A large scale study has shown that you are more likely to die if you are taken into hospital at the weekend.
Researchers from University College London, commissioned by the Department of Health, looked at 14.2 million NHS admissions in 2009/10.
Their results shows that patients admitted on a Sunday are 16 per cent more likely to die in the next 30 days than those admitted on a Wednesday.
Patients admitted on a Saturday are 11 per cent more likely to die within the next 30 days.
NHS care is worse on a Saturday and Sunday because senior doctors are often absent and tests are not always available. Most consultants tend to work office hours and at weekends the wards are left in the hands of junior doctors.
But the researchers warn that patients who go into hospital at weekends tend to be sicker, because of a higher number of road accidents, drink-related injuries and poor out-of-hours GP care. Their health will deteriorate if treatment is delayed.

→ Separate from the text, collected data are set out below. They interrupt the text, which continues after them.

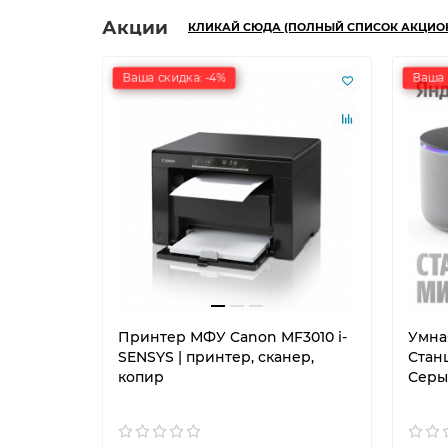
Акции
КЛИКАЙ СЮДА (ПОЛНЫЙ СПИСОК АКЦИО
Ваша скидка: -4%
Ваша 
Принтер МФУ Canon MF3010 i-
Умна
SENSYS | принтер, сканер,
Станц
копир
Серы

In November, the Hospital Guide, from Dr Foster Intelligence, found that around one in eight trusts had higher-than-expected death rates at weekends.
Health Secretary Andrew Lansley said: ‘It is unacceptable that patients admitted to hospital on a Saturday or Sunday stay longer and have worse results.
‘Much of the rest of the country continues to be open for the public’s needs at weekends – an NHS that revolves around patients should be the same.'
‘By opening some services seven days a week, more patients will get the care and treatment that they need when they need it. In some parts of the NHS, this is already happening.’